An article by David Rosenberg handpicked from our archive (1985) to give perspective and history to the debate surrounding anti-Semitism:
Mrs. Margaret Thatcher’s infamous anti-immigration speech of 1978, before she became Prime Minister, served as a reminder and a warning. Legitimising the alleged “fears” of Britons that they would be “swamped by people of another culture”, she continued, “We are a British nation with British characteristics”. And so she gave the green light to those forces within the Tory Party and in other positions of influence which hold to a restrictive view of what the British nation is, and whose needs it should serve. In its most blatant expression, Andrew Alexander, political correspondent of the Daily Mail, began a major article in 1981: “The time has come to make a stand in favour of racialism.” He appealed to “natural” inequalities in an article littered with racist stereotypes. Claiming that we Britons have been “brainwashed” by the race relations industry, he later accused Jews of having disproportionate influence on the formation of opinion. Elsewhere the British “national spirit” has been elevated by Peregrine Worsthorne in his regular Sunday Telegraph column. In an article menacingly entitled “Race and the pull of patriotism”, written during the Falklands War, he argued that although Britain was a multiracial society, it was not a multiracial nation. Using traditional kith and kin arguments, he placed Britain’s black citizens outside the emotional boundaries of the nation: “The truth of the matter is that most white Britons still identify more easily with those of the same stock 8,000 miles away in the South Atlantic … than they do with West Indian or Asian immigrants living next door, who the law says are more fully British.”
The closing ranks of the white British majoritarian state and the more overt expression of harsh and authoritarian political solutions to the country’s problems, should be treated as a danger signal by our community. However, a different reaction has been forthcoming, for these developments have coincided with the rise to prominence of Jews in the very party propagating these ideas. The presence of Leon Brittan, Nigel Lawson and Sir Keith Joseph in the cabinet (recently joined by David (now Lord) Young) was welcomed as a healthy sign of the times by a Jewish Chronicle editorial, as if the interests of the Jewish community as a whole were strengthened by their presence. A more sober analysis would recognise that they are not representative of Jews in Britain, certainly not in a constitutional sense, and only marginally in a socio-economic sense as available demographic data places most Jews in Britain in considerable lower social and economic brackets than those from which these individuals derive. They have attained their prominence in politics and government by their absolute conformity to the prevailing values and style of Thatcher’s Tory Party.
In the last year this party has come under close scrutiny, internally and externally, concerning the infiltration of extreme right-wing elements associated with openly fascist and antisemitic groups. A report by the Young Conservatives revealed the alarming extent of such infiltration and the continuing contact between far right elements within and outside the Conservative Party through mediating organisations such as WISE (Welsh, Irish, Scottish, English), and ad hoc anti-EEC and anti-immigration campaigns.
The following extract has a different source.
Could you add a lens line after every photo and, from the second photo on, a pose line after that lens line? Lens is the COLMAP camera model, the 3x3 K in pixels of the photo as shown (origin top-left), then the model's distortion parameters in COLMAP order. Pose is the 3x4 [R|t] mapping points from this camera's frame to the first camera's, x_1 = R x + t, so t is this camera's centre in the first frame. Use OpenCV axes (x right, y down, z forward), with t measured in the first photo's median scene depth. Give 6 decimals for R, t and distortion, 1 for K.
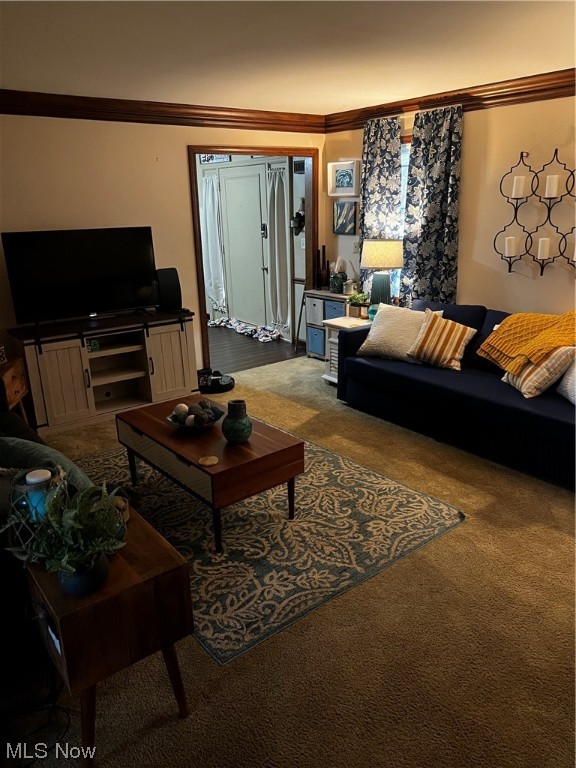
lens RADIAL K [[588.4, 0, 288.0], [0, 588.4, 384.0], [0, 0, 1]] dist [0.003420, 0.001879]
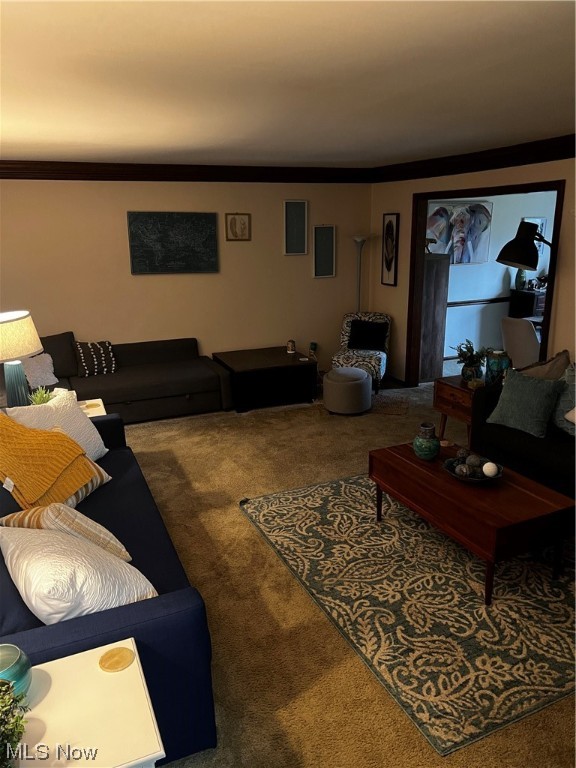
lens RADIAL K [[588.4, 0, 288.0], [0, 588.4, 384.0], [0, 0, 1]] dist [0.003420, 0.001879]
pose [[-0.972326, -0.034809, 0.231022, -0.078352], [0.089313, 0.858350, 0.505231, -0.601272], [-0.215884, 0.511883, -0.831487, 1.817605]]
Such information was available much earlier in Searchlight, which traces these contacts to the late 1960s and early 1970s, following Enoch Powell’s “rivers of blood” speech.
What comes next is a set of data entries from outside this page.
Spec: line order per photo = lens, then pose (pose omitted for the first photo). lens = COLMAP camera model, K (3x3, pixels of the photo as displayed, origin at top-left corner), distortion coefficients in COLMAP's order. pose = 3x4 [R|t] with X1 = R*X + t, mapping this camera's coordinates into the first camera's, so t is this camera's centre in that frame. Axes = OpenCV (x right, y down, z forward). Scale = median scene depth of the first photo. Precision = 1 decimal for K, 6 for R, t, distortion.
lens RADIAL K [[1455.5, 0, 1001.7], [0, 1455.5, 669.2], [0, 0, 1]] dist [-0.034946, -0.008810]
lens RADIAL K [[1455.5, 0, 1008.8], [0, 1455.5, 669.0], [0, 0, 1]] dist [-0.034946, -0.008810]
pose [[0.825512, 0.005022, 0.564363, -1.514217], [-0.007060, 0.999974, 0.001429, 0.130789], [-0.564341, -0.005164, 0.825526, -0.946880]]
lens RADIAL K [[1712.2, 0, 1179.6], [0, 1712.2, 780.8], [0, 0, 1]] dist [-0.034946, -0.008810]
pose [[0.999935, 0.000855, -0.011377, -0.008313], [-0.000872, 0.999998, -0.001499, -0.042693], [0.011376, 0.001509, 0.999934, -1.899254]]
Following the Young Conservatives’ report and its subsequent media coverage, we are told that the problem of infiltration of personnel is being dealt with. But a crucial point has been missed. Of more far reaching importance is the infiltration of ideas deep into the mainstream of the Tory Party. This is demonstrated in the strengthening of immigration and nationality legislation and consequent deportations practice as well as the increasing respectability afforded to racist sentiments. Many Jews consider that political antisemitism is solely the province of neo-Nazis who, in great disarray, are confined to the fringes of British politics. Such a static view must be seriously challenged and the real factors recognised. Certainly antisemitism remains the central and guiding principle of British fascist groups, even if, initially, their newest recruits are not obliged to “intellectualise” their commitment, and are often recruited on the basis of a populist anti-black racism. Despite their current organisational difficulties, we must not underestimate the potential of these groups, nor ignore the dynamics of their predicament.
David Rosenberg was Co-ordinator of the Jewish Cultural and Anti-Racist Project (JCARP), an initiative of the Jewish Socialists’ Group grant assisted by the Greater London Council.